Wright is considered by many to be one of the 20th century’s most influential architects, a figure whose iconic work helped define modernism. The American Institute of Architects, in a recent national survey, recognized him as “the greatest American architect of all time.”

 

More than a third of Wright's 409 extant structures are included on the National Register of Historic Places or are in a National Historic District, according to the foundation.

 

Considered a defining voice of 20th-Century modernism, his works include many homes in Oak Park outside Chicago, the distinctive spiral of the Solomon R. Guggenheim Museum in Manhattan and the cantilevered home known as Fallingwater, which straddles a waterfall in woods outside Pittsburgh.

 

The opening reception of a year-long celebration of the 75th Anniversary of Frank Lloyd Wright's Taliesin West was held at the Phoenix Art Musuem in February of this year and highlighted the TIME, PLACE AND PEOPLE exhibit at the Museum.   Frank Lloyd Wright: Organic Architecture for the 21st Century explored the tenets of Wright’s organic architecture—appropriateness to time, place and people—through the current perspective of green building; specifically the concepts of energy, materials, site, climate, space efficiency, pre-fabricated technology, transportation and urban planning.
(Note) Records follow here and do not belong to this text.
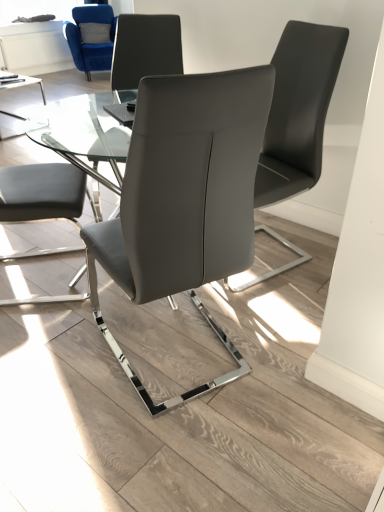
Where is `blank area to the left of matte gray chair at center, arranged as the 2th chair when viewed from the right`? Image resolution: width=384 pixels, height=512 pixels. blank area to the left of matte gray chair at center, arranged as the 2th chair when viewed from the right is located at coordinates (54, 359).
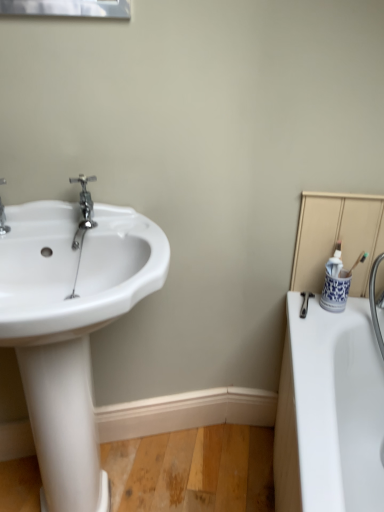
Identify the location of vacant position to the left of polished chrome faucet at left. This screenshot has height=512, width=384. (47, 225).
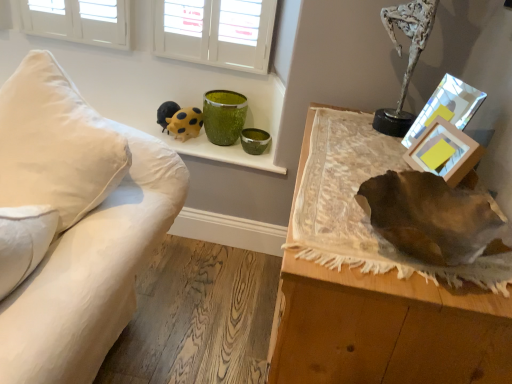
Question: Is green speckled glass vase at upper center with yellow dotted plush at upper center?

Choices:
 (A) no
 (B) yes

Answer: (A)

Question: Can you confirm if green speckled glass vase at upper center is thinner than yellow dotted plush at upper center?

Choices:
 (A) yes
 (B) no

Answer: (B)

Question: From a real-world perspective, is green speckled glass vase at upper center positioned under yellow dotted plush at upper center based on gravity?

Choices:
 (A) yes
 (B) no

Answer: (B)

Question: Considering the relative sizes of green speckled glass vase at upper center and yellow dotted plush at upper center in the image provided, is green speckled glass vase at upper center shorter than yellow dotted plush at upper center?

Choices:
 (A) no
 (B) yes

Answer: (A)

Question: Can you confirm if green speckled glass vase at upper center is positioned to the right of yellow dotted plush at upper center?

Choices:
 (A) no
 (B) yes

Answer: (B)

Question: Is green speckled glass vase at upper center smaller than yellow dotted plush at upper center?

Choices:
 (A) no
 (B) yes

Answer: (A)

Question: Does leather at right turn towards yellow dotted plush at upper center?

Choices:
 (A) yes
 (B) no

Answer: (A)

Question: Does leather at right contain yellow dotted plush at upper center?

Choices:
 (A) no
 (B) yes

Answer: (A)

Question: Is leather at right shorter than yellow dotted plush at upper center?

Choices:
 (A) yes
 (B) no

Answer: (B)

Question: Considering the relative sizes of leather at right and yellow dotted plush at upper center in the image provided, is leather at right thinner than yellow dotted plush at upper center?

Choices:
 (A) no
 (B) yes

Answer: (A)

Question: Does leather at right appear on the right side of yellow dotted plush at upper center?

Choices:
 (A) no
 (B) yes

Answer: (B)

Question: From a real-world perspective, is leather at right positioned under yellow dotted plush at upper center based on gravity?

Choices:
 (A) no
 (B) yes

Answer: (B)

Question: Can you confirm if yellow dotted plush at upper center is thinner than white fabric couch at left?

Choices:
 (A) yes
 (B) no

Answer: (A)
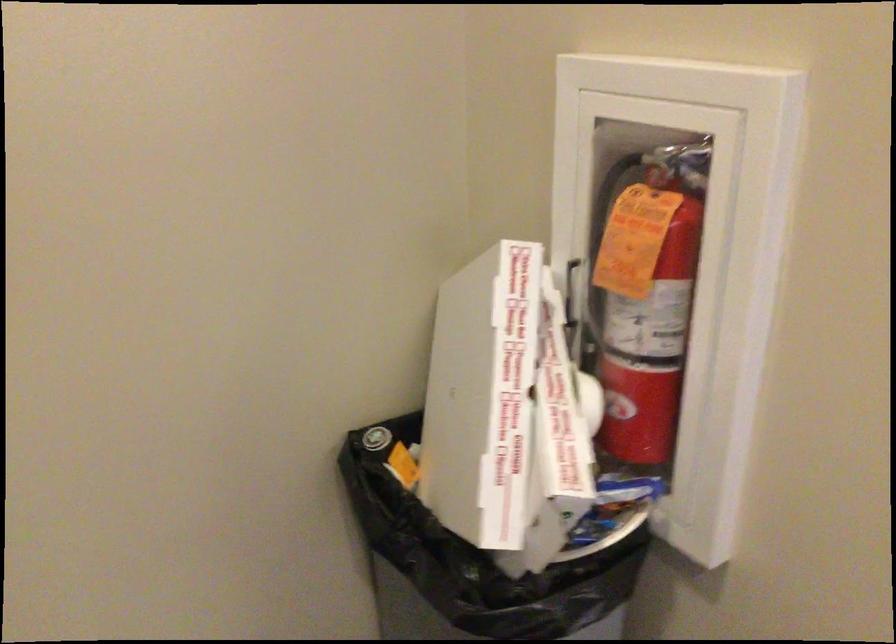
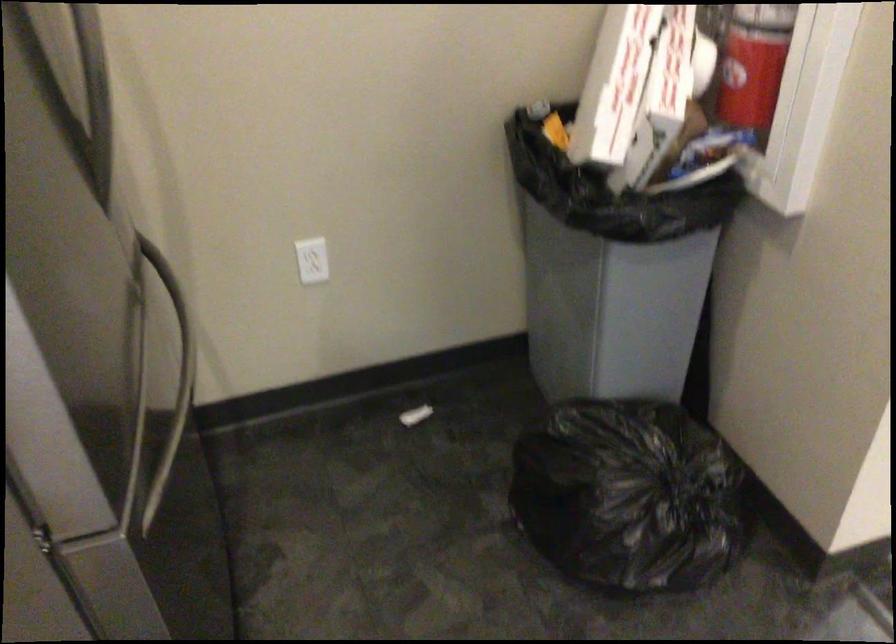
Find the pixel in the second image that matches point 494,455 in the first image.

(614, 84)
The exhibition, from Dec. 18,, 2011 to April 29, 2012,  highlighted many triumphs of Wright’s career including Unity Temple (Oak Park, IL, 1905), Fallingwater (Mill Run, PA, 1936), Johnson Wax Administration Building (Racine, WI, 1936, known today as the SC Johnson Administration Building), Taliesin (Spring Green, WI, 1911-59) and Taliesin West (Scottsdale, AZ, 1937-59).

 

The design of Arizona’s own Taliesin West exemplifies Wright’s architectural philosophy. The dramatic rugged landscape of the Sonoran Desert provided the inspiration for buildings that evolve and blend with the environment. Wright first came to Arizona in 1928 as a consultant for the Arizona Biltmore hotel. He returned the following year to work on another large resort commission, setting up camp near Chandler, AZ. This project fell victim to the financial collapse of the 1930s and it would be another seven years before Wright would return to the area to begin building a permanent residence, Taliesin West, 10 miles north of Scottsdale. Over the next 22 years he designed dozens of Arizona residential and commercial structures, some of which were never built, eight of which are still in use today. Celebrating Arizona’s Centennial, a special focus of the exhibition was a large-scale model and drawings of a new Arizona State Capitol building proposed by Wright in 1957.

 

The Frank Lloyd Wright Foundation will hold a Symposium and Dinner Celebration at Taliesin West in Scottsdale on Nov. 9, 2012.  Minding Design: Neuroscience, Design Education, and the Imagination, is a collaborative effort between the Frank Lloyd Wright School of Architecture and the Academy of Neuroscience for Architecture. It brings together renowned architects Juhani Pallasmaa and Steven Holl with scientists Iain McGilchrist and Michael Arbib to explore the implications of these advances on the education of those who design our built world. The event, also, celebrates the 75th Anniversary of Taliesin West.